ドルは上昇トレンドラインより上に戻ることに苦労している。火曜日の95.74の高値が、8月15日につけた97.00の高値に再び挑戦することを示唆している。また、94.50まで下落する場合はトレンドの転換が考えられる。
23:30: アメリカ – EIA 原油在庫量 (9月7日の週): 貯蓄量は、前回129万4000の減少予想から430万2000バレルの減少となった。今回の予想も129万4000の減少予想である。
原油価格はリスクオフのセンチメントによって動いている。しかし、将来的に需給のバランスが崩れることにより、価格上昇が考えられる。テクニカル的には7月の75ドルの高値を超えることに苦労しているが、11月以来の上昇トレンドラインより上で推移している。
水曜日
10:30: オーストラリア– 雇用者数増減 (8月):1万5000の雇用増加が予想される。 失業率は5.3%でとどまると見られている。

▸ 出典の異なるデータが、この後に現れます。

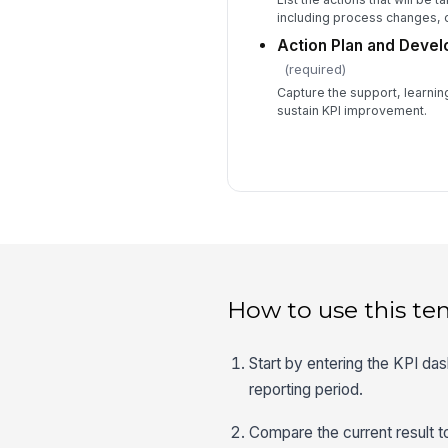
including process changes, 
Action Plan and Deve
(required)
Capture the support, learnin
sustain KPI improvement.
How to use this te
Start by entering the KPI da
reporting period.
Compare the current result to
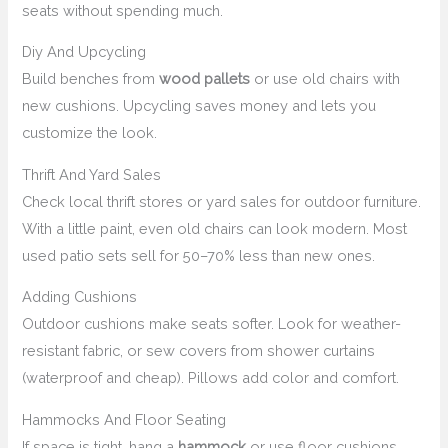
seats without spending much.
Diy And Upcycling
Build benches from
wood pallets
or use old chairs with
new cushions. Upcycling saves money and lets you
customize the look.
Thrift And Yard Sales
Check local thrift stores or yard sales for outdoor furniture.
With a little paint, even old chairs can look modern. Most
used patio sets sell for 50–70% less than new ones.
Adding Cushions
Outdoor cushions make seats softer. Look for weather-
resistant fabric, or sew covers from shower curtains
(waterproof and cheap). Pillows add color and comfort.
Hammocks And Floor Seating
If space is tight, hang a
hammock
or use floor cushions.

20:00: UK – イングランド銀行金融政策発表:金利は0.75%でとどまると見られているが、投票パターンに注目すべき。
20:45: ユーロ圏– ECB 公定歩合発表 (欧州中央銀行記者会見 1.30pm):金利は0.00%で変わらずと見られているが、今後の政策の方針のヒントはEURや欧州のインデックスに影響を与えるだろう。

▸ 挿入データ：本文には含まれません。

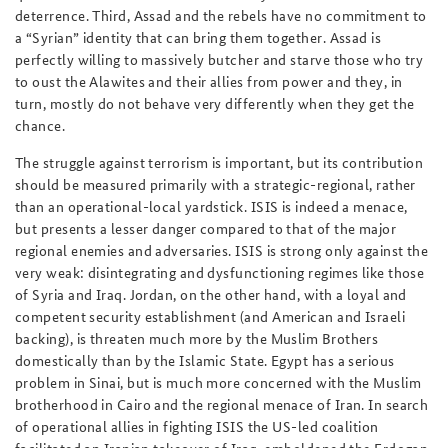
deterrence. Third, Assad and the rebels have no commitment to
a “Syrian” identity that can bring them together. Assad is
perfectly willing to massively butcher and starve those who try
to oust the Alawites and their allies from power and they, in
turn, mostly do not behave very differently when they get the
chance.
The struggle against terrorism is important, but its contribution
should be measured primarily with a strategic-regional, rather
than an operational-local yardstick. ISIS is indeed a menace,
but presents a lesser danger compared to that of the major
regional enemies and adversaries. ISIS is strong only against the
very weak: disintegrating and dysfunctioning regimes like those
of Syria and Iraq. Jordan, on the other hand, with a loyal and
competent security establishment (and American and Israeli
backing), is threaten much more by the Muslim Brothers
domestically than by the Islamic State. Egypt has a serious
problem in Sinai, but is much more concerned with the Muslim
brotherhood in Cairo and the regional menace of Iran. In search
of operational allies in fighting ISIS the US-led coalition
facilitated an Iranian takeover of Iraq, emboldened the Erdogan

8:30: アメリカ – 小売売上高 (8月):前月は0.5%であり予想では前月比0.4%の上昇、 自動車の売上を除く小売売上高は前月は0.6%であったが、0.5%となると見られている。.
10:00: アメリカ – ミシガン大学消費者信頼感指数 (9月): 前月の96.2から96.6となると見られている。